- Job -
Copy out every line of the rows below character for character, leaving out the pictures.

◆ ◆ ◆ ◆

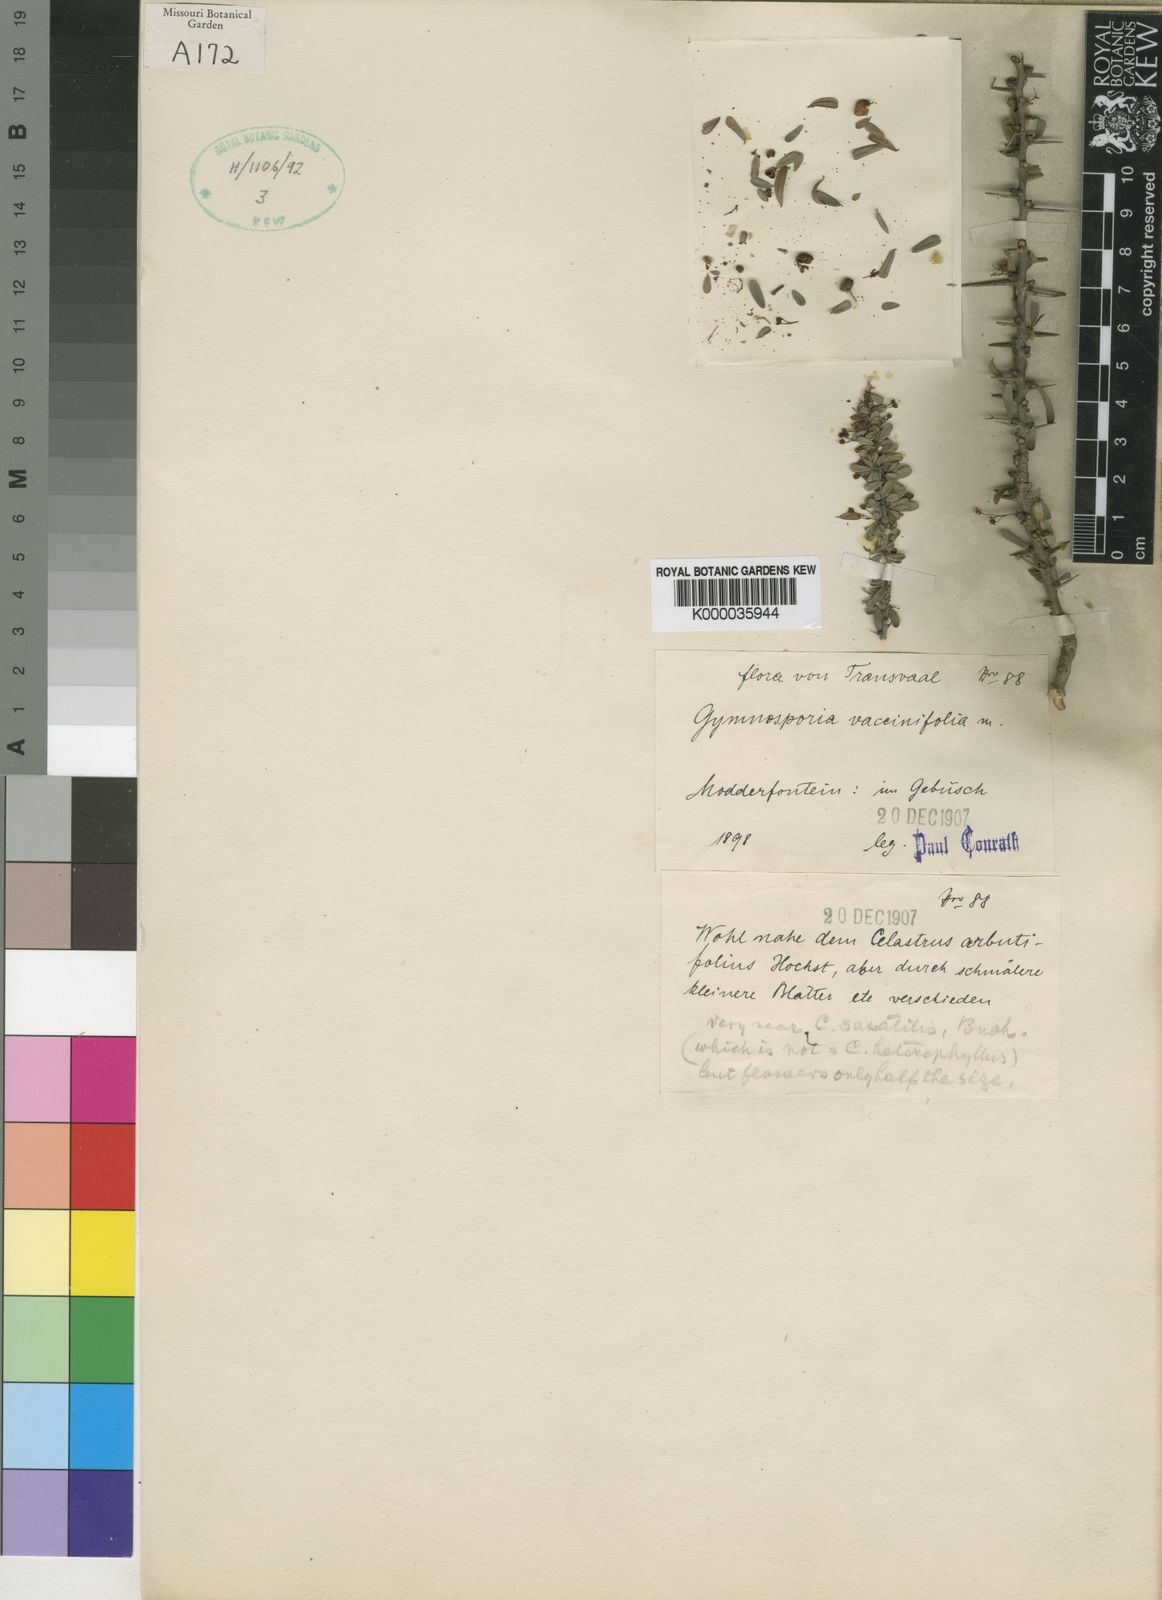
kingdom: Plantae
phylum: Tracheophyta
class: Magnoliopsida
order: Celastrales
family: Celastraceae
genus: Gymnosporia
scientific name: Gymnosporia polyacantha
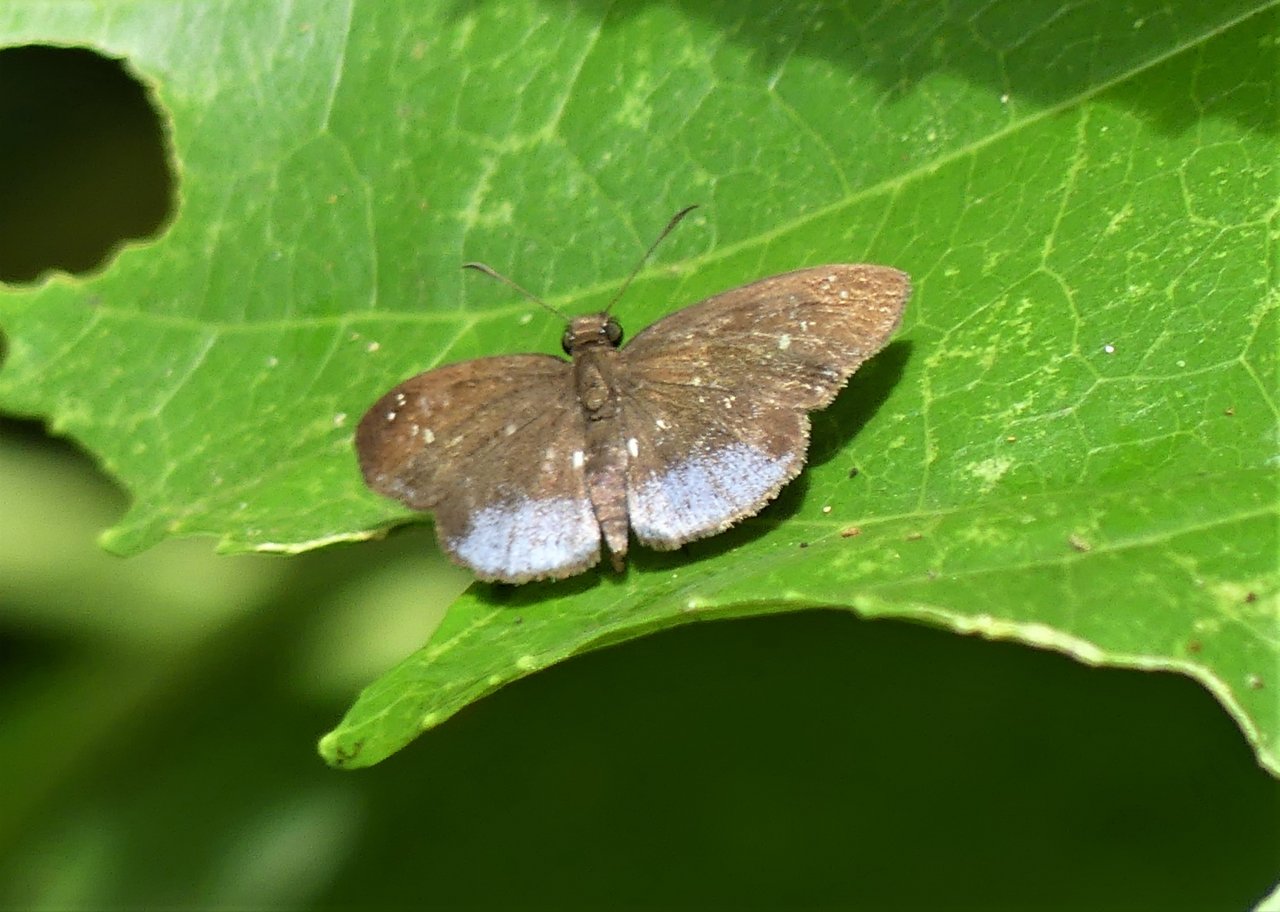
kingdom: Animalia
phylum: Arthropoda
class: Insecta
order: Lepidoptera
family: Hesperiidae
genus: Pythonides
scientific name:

◆ ◆ ◆ ◆

- Response to this task -
kingdom: Plantae
phylum: Tracheophyta
class: Magnoliopsida
order: Celastrales
family: Celastraceae
genus: Gymnosporia
scientific name: Gymnosporia polyacantha
kingdom: Animalia
phylum: Arthropoda
class: Insecta
order: Lepidoptera
family: Hesperiidae
genus: Pythonides
scientific name:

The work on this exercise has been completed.